October 21, 2020
Oakland City Council Ends Police Department Partnership with FBI’s Joint Terrorism Task Force
Second California City to End FBI Partnership that Criminalizes Communities of Color
Oakland, CA (October 21, 2020) — The Oakland City Council voted unanimously late last night to end the Oakland Police Department’s (OPD) partnership with the Federal Bureau of Investigation’s Joint Terrorism Task Force (JTTF), a collaboration that has created a culture of surveillance and criminalization for communities of color, especially Black, Arab, Muslim, and immigrant communities.
Since 2007, OPD officers participating in the JTTF have had the same powers as FBI agents, allowing them to surveil and harass community members without probable cause, and target people with mental health, identity, and family issues. Immigration and Customs Enforcement (ICE) is also a prominent member of the JTTF. In 2017, Oakland passed a transparency ordinance requiring OPD to follow local and state laws when participating in the JTTF and to submit annual reports to the city council on their JTTF activities. However, OPD has consistently violated the transparency ordinance and failed to submit reports to the City Council for oversight on their activities. The City Council’s decision to end this partnership is a step in the right direction to reimagining what true public safety can look like for Oakland’s communities.
A coalition of more than thirty organizations came together to support this resolution. Representatives from Asian Americans Advancing Justice-Asian Law Caucus (“Asian Law Caucus”); the Council on American-Islamic Relations, San Francisco Bay Area chapter (“CAIR-SFBA”); Secure Justice; and the Yemeni Alliance Committee, issue the following statements:
Javeria Jamil, staff attorney, National Security & Civil Rights, Asian Law Caucus, states:
“We are thrilled that the Oakland City Council ended OPD’s participation in this task force. JTTFs have terrorised our communities for far too long, targeting peaceful protesters and profiling entire communities based on nothing more than race, religion, and ethnicity. Oakland’s communities are safer with this partnership coming to an end.”
Sameena Usman, government relations coordinator, CAIR-SFBA, states:
“Oakland’s City Council voted today to protect our communities from harmful federal law enforcement practices of profiling, surveillance, and targeting of vulnerable groups. We must continue to uphold our city’s values and build a stronger community.”
Jehan Hakim, executive director, Yemeni Alliance Committee, states:
“The Muslim community has felt the brunt of FBI harassment, racial profiling and systemic Islamophobia on a global scale for decades — today, Oakland’s Muslim community feels seen and heard by elected officials. We are pleased that the partnership between the JTTF and the City of Oakland is once and for all terminated. This is a step in the right direction towards putting public safety first. Thank you Oakland for standing up for some of your most marginalized communities.”
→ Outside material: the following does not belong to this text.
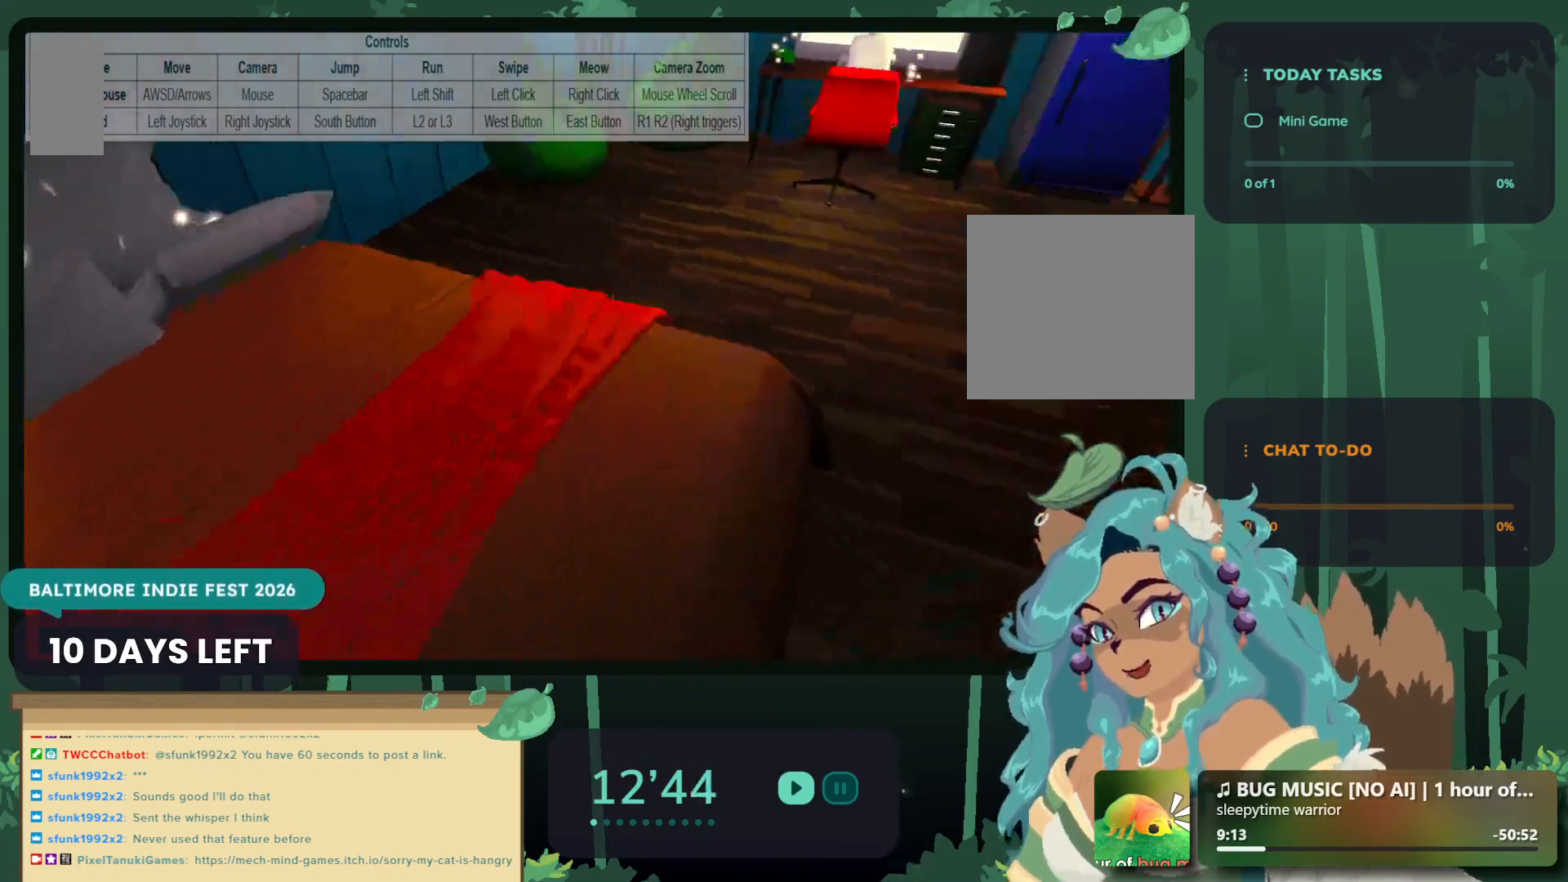
{"buttons": [], "left_stick": "center", "right_stick": "center", "events": [[17, "A", "down"], [167, "A", "up"], [200, "left_stick", "center"]]}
Brian Hofer, chair of the Privacy Advisory Commission, states:
“Racial and religious profiling, civil asset forfeiture without a conviction, and surveillance conducted on innocent people not suspected of any wrongdoing are not Oakland values. Such practices do not make us safe, and the chilling effect caused by such actions makes us less safe. We are grateful to President Kaplan and the Oakland City Council for standing up for their constituents and defending Oakland’s values.”